TASK INSTRUCTIONS
Only the lines from the one containing "Hochwassers." through the end of the entries are wanted, retyped exactly and without pictures.

RECORDS SHOWN START

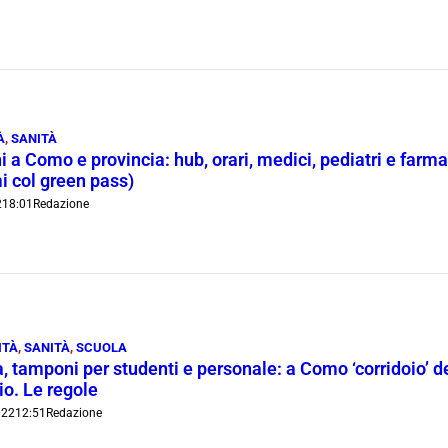
À
,
SANITÀ
 a Como e provincia: hub, orari, medici, pediatri e farm
i col green pass)
2
18:01
Redazione
ITÀ
,
SANITÀ
,
SCUOLA
, tamponi per studenti e personale: a Como ‘corridoio’ d
o. Le regole
022
12:51
Redazione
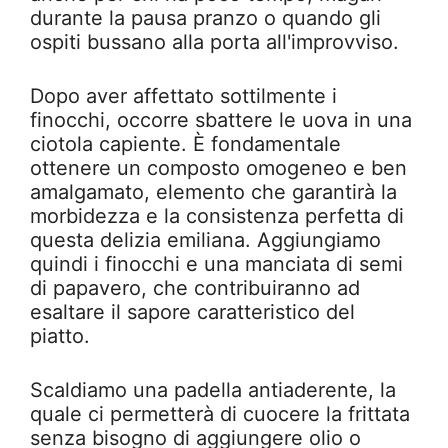
durante la pausa pranzo o quando gli
ospiti bussano alla porta all'improvviso.
Dopo aver affettato sottilmente i
finocchi, occorre sbattere le uova in una
ciotola capiente. È fondamentale
ottenere un composto omogeneo e ben
amalgamato, elemento che garantirà la
morbidezza e la consistenza perfetta di
questa delizia emiliana. Aggiungiamo
quindi i finocchi e una manciata di semi
di papavero, che contribuiranno ad
esaltare il sapore caratteristico del
piatto.
Scaldiamo una padella antiaderente, la
quale ci permetterà di cuocere la frittata
senza bisogno di aggiungere olio o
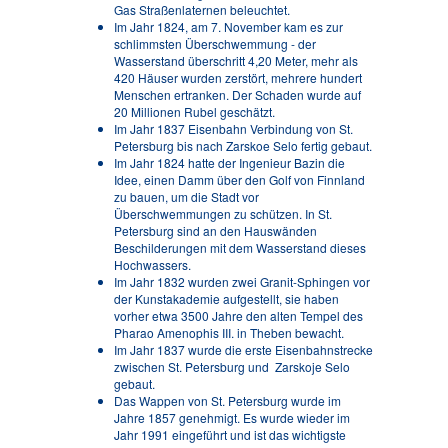
Gas Straßenlaternen beleuchtet.
Im Jahr 1824, am 7. November kam es zur
schlimmsten Überschwemmung - der
Wasserstand überschritt 4,20 Meter, mehr als
420 Häuser wurden zerstört, mehrere hundert
Menschen ertranken. Der Schaden wurde auf
20 Millionen Rubel geschätzt.
Im Jahr 1837 Eisenbahn Verbindung von St.
Petersburg bis nach Zarskoe Selo fertig gebaut.
Im Jahr 1824 hatte der Ingenieur Bazin die
Idee, einen Damm über den Golf von Finnland
zu bauen, um die Stadt vor
Überschwemmungen zu schützen. In St.
Petersburg sind an den Hauswänden
Beschilderungen mit dem Wasserstand dieses
Hochwassers.
Im Jahr 1832 wurden zwei Granit-Sphingen vor
der Kunstakademie aufgestellt, sie haben
vorher etwa 3500 Jahre den alten Tempel des
Pharao Amenophis III. in Theben bewacht.
Im Jahr 1837 wurde die erste Eisenbahnstrecke
zwischen St. Petersburg und Zarskoje Selo
gebaut.
Das Wappen von St. Petersburg wurde im
Jahre 1857 genehmigt. Es wurde wieder im
Jahr 1991 eingeführt und ist das wichtigste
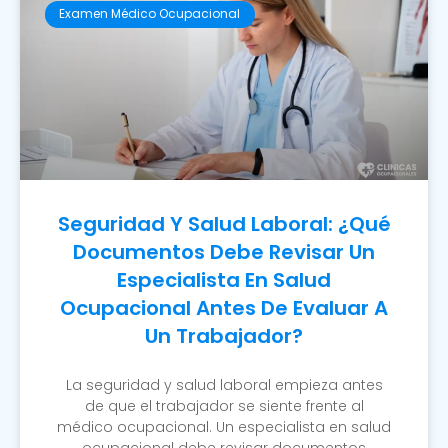
Examen Médico Ocupacional
Seguridad Y Salud Laboral: ¿Qué
Documentos Debe Revisar Un
Especialista En Salud
Ocupacional Antes De Evaluar A
Un Trabajador?
La seguridad y salud laboral empieza antes
de que el trabajador se siente frente al
médico ocupacional. Un especialista en salud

RECORDS SHOWN END

ANSWER FOR THE TASK
Hochwassers.
Im Jahr 1832 wurden zwei Granit-Sphingen vor
der Kunstakademie aufgestellt, sie haben
vorher etwa 3500 Jahre den alten Tempel des
Pharao Amenophis III. in Theben bewacht.
Im Jahr 1837 wurde die erste Eisenbahnstrecke
zwischen St. Petersburg und Zarskoje Selo
gebaut.
Das Wappen von St. Petersburg wurde im
Jahre 1857 genehmigt. Es wurde wieder im
Jahr 1991 eingeführt und ist das wichtigste
Examen Médico Ocupacional
Seguridad Y Salud Laboral: ¿Qué
Documentos Debe Revisar Un
Especialista En Salud
Ocupacional Antes De Evaluar A
Un Trabajador?
La seguridad y salud laboral empieza antes
de que el trabajador se siente frente al
médico ocupacional. Un especialista en salud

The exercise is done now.